Count the lines in the items below that contain the word "several". Reply with that number alone.
(INFORMATION SUPPLIED)
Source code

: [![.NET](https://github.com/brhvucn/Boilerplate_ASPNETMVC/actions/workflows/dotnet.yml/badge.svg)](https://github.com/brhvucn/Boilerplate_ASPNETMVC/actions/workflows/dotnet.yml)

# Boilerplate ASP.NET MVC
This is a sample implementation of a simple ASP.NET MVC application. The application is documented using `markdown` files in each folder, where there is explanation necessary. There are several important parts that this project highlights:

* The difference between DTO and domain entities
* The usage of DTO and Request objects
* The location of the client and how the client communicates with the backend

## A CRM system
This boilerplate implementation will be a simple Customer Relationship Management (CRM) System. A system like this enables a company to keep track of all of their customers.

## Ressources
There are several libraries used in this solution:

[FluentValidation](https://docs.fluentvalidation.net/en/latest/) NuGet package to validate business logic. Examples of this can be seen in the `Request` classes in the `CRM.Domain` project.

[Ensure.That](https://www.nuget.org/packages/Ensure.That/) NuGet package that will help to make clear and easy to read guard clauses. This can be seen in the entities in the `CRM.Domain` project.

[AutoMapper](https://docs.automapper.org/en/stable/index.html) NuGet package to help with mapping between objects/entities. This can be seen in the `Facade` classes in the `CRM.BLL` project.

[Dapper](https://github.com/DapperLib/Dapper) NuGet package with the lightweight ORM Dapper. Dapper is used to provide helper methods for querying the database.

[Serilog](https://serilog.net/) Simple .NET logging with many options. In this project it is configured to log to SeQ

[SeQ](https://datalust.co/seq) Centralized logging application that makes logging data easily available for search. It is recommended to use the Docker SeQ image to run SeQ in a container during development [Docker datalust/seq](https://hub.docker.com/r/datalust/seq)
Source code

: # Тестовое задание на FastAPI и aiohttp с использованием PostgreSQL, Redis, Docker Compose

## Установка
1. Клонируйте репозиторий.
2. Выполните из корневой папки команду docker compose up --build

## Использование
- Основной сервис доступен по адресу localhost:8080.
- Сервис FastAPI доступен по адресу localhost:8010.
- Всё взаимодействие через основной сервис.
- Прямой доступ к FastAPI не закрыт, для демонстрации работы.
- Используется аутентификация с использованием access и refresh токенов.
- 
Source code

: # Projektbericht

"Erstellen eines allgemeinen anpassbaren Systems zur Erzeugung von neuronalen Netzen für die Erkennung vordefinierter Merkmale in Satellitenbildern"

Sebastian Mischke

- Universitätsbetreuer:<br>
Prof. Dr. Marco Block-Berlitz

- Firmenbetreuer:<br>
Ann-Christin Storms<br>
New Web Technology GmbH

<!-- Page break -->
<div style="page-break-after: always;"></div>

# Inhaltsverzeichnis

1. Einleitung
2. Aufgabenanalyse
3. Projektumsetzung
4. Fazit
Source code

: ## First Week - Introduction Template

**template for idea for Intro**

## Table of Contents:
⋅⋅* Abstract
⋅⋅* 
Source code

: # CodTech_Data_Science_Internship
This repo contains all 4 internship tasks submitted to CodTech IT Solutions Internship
(End INFORMATION SUPPLIED)
* **WRITTEN RESPONSE**
2